In conclusion, the effective clinical application of EV-based therapies necessitates concurrent advancements in standardized manufacturing processes, the establishment of more precise regulatory frameworks, and comprehensive biological characterization. By addressing these interconnected challenges, the field can progress from merely elucidating EV biology to fully leveraging its potential for concrete patient benefits in MASLD and other medical conditions.

7. Conclusions

This review underscores three principal conceptual advancements: (1) the characterization of MASLD as a systemic communication disorder facilitated by EVs, (2) the elucidation of the dual function of EVs as both contributors to pathology and potential therapeutic agents, and (3) the incorporation of multi-omics and engineering methodologies to propel EV-based precision medicine forward.

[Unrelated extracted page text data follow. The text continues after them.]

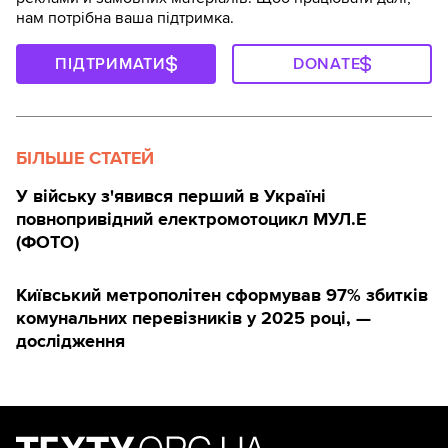
нам потрібна ваша підтримка.
ПІДТРИМАТИ
DONATE
БІЛЬШЕ СТАТЕЙ
У війську з'явився перший в Україні
повнопривідний електромотоцикл МУЛ.Е
(ФОТО)
Київський метрополітен сформував 97% збитків
комунальних перевізників у 2025 році, —
дослідження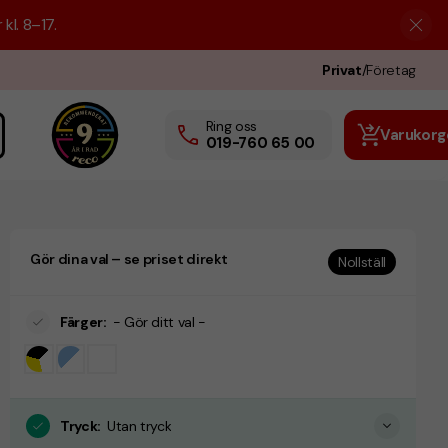
kl. 8–17.
Privat
/
Företag
Ring oss
Varukorg
019-760 65 00
Gör dina val – se priset direkt
Nollställ
Färger
:
- Gör ditt val -
Tryck
:
Utan tryck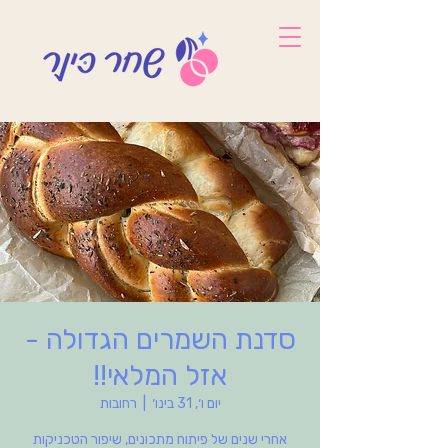
סדנת השמרים הגדולה -
אזל המלאי!!
יום ו׳, 31 בינו׳
  |  
רחובות
אחרי שנים של פיתוח מתכונים, שיפור הטכניקות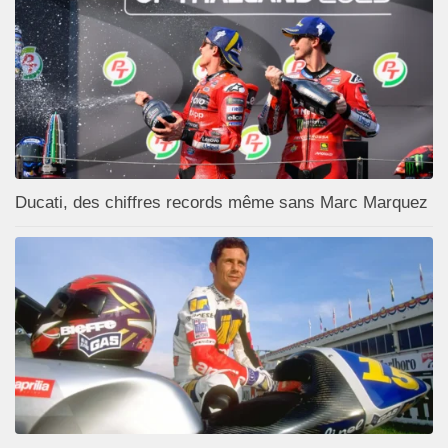
Ducati, des chiffres records même sans Marc Marquez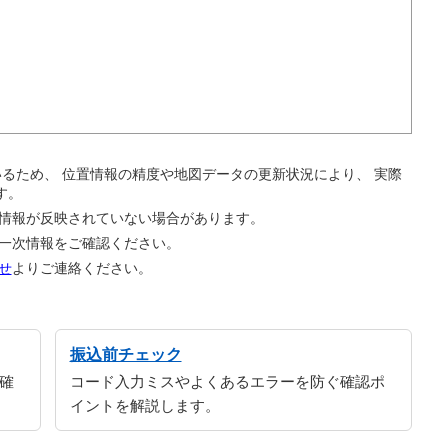
。
ているため、 位置情報の精度や地図データの更新状況により、 実際
す。
の情報が反映されていない場合があります。
の一次情報をご確認ください。
せ
よりご連絡ください。
振込前チェック
確
コード入力ミスやよくあるエラーを防ぐ確認ポ
イントを解説します。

While EVs are key in MASLD communication, challenges remain in standardizing EV separation and characterizing biofluids for molecular diagnostics. Additionally, identifying unique cargo traits for specific liver disease stages is crucial for future personalized medicine. There are several unresolved questions regarding the use of EVs as therapeutics strategies, such as their kinetics, toxicity, off-target effects and the delivery to precise types of cells. By overcoming these obstacles through collaborative, rigorous, and innovative scientific endeavors, the field is well-positioned to realize the full potential of EVs, transitioning them from intriguing biological entities into effective tools for the management and treatment of MASLD.